令和2年7月1日より小売店におけるレジ袋の有料化がスタートしました。
各所で賛否両論巻き起こり、不便を強いられている方も多いことでしょう。
本記事では、病院や調剤薬局におけるレジ袋の取り扱いについて記事を展開していきます。
結論から申し上げますと、病院や調剤薬局でもレジ袋の料金は徴収することができます。
ただ、少し解釈に迷う情報も出てきました。
厚生労働省が発表する情報を踏まえながら、病院や調剤薬局におけるレジ袋有料化についてみていきましょう。
保険局医療課から令和2年6月30日下記事務連絡が出て、医療機関も「自主的取組としてプラスチック製買物袋の費用を徴収する」ことは、保険薬局と同様に徴収する事ができると明示しました。
1.厚生労働省保険局の事務連絡
令和2年6月30日に厚生労働省保険局医療課から出た発表(事務連絡)では、以下のように示されています。
疑義解釈資料の送付について(その20)
【療養の給付と直接関係ないサービス等】
問1 令和2年7月1日から医薬品・化粧品小売業等において、プラスチック製買物袋の有料化が必須となるが、保険薬局において、薬剤又は治療材料等の支給を行う場合に、一部負担金とは別にプラスチック製買物袋の費用を徴収することは、「保険薬局及び保険薬剤師療養担当規則」に抵触するか。
(答) 患者に交付するプラスチック製買物袋に係る費用は、療養の給付と直接関係ないサービス等の費用に該当するため、抵触しない。ただし、この場合、予め患者に対し、サービスの内容や料金等について明確かつ懇切に説明し、同意を確認の上徴収するなど「療養の給付と直接関係ないサービス等の取扱いについて」(平成17年9月1保医発第 0901002 号)に従い運用すること。

_課題内容_
上の提供テキストの「令和2年7月1日より小売店におけるレジ袋の有料化がスタートしました。」から「疑義解釈資料の送付について(その20)」までを、「レジ袋」を「買物袋」に置き換えてすべて書き出してください。

_データ一覧_

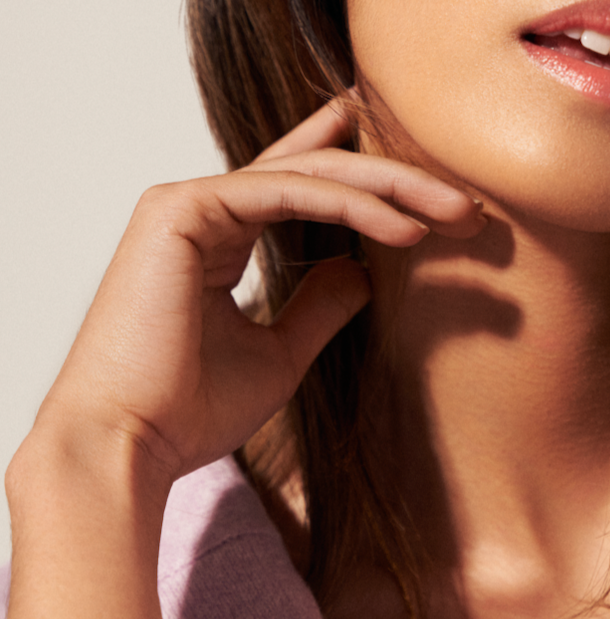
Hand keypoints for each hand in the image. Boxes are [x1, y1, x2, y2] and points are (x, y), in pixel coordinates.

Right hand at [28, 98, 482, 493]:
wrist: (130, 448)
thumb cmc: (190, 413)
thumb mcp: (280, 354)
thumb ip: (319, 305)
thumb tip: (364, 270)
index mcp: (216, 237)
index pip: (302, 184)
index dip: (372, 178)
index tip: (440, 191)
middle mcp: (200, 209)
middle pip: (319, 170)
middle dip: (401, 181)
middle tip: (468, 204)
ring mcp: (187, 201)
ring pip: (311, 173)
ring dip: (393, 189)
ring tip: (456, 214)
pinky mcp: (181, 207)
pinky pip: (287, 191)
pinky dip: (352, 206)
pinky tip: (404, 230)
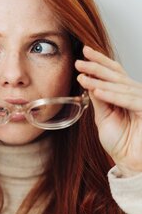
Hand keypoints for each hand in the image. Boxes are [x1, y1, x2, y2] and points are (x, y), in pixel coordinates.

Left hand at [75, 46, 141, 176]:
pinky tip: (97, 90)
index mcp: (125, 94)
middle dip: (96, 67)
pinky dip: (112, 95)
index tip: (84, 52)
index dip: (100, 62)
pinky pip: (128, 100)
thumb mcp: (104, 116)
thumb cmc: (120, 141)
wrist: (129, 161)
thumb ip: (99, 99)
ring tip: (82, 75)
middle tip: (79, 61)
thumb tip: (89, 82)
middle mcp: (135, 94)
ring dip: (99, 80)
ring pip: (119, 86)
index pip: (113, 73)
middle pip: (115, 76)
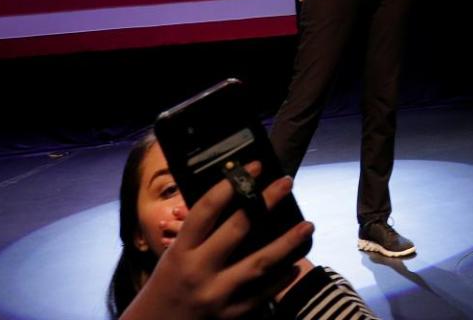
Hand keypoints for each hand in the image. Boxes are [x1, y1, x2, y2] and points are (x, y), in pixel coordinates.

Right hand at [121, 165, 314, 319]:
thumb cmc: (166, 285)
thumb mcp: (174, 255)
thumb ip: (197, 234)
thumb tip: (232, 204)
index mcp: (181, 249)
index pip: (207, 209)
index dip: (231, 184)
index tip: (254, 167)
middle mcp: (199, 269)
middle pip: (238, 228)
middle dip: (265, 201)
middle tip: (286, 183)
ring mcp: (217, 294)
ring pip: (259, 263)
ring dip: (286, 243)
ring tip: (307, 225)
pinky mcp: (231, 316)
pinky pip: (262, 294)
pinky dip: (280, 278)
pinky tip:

_解答_
令和2年7月1日より小売店における買物袋の有料化がスタートしました。
各所で賛否両論巻き起こり、不便を強いられている方も多いことでしょう。
本記事では、病院や調剤薬局における買物袋の取り扱いについて記事を展開していきます。
結論から申し上げますと、病院や調剤薬局でも買物袋の料金は徴収することができます。
ただ、少し解釈に迷う情報も出てきました。
厚生労働省が発表する情報を踏まえながら、病院や調剤薬局における買物袋有料化についてみていきましょう。
保険局医療課から令和2年6月30日下記事務連絡が出て、医療機関も「自主的取組としてプラスチック製買物袋の費用を徴収する」ことは、保険薬局と同様に徴収する事ができると明示しました。
1.厚生労働省保険局の事務連絡
令和2年6月30日に厚生労働省保険局医療課から出た発表(事務連絡)では、以下のように示されています。
疑義解釈資料の送付について(その20)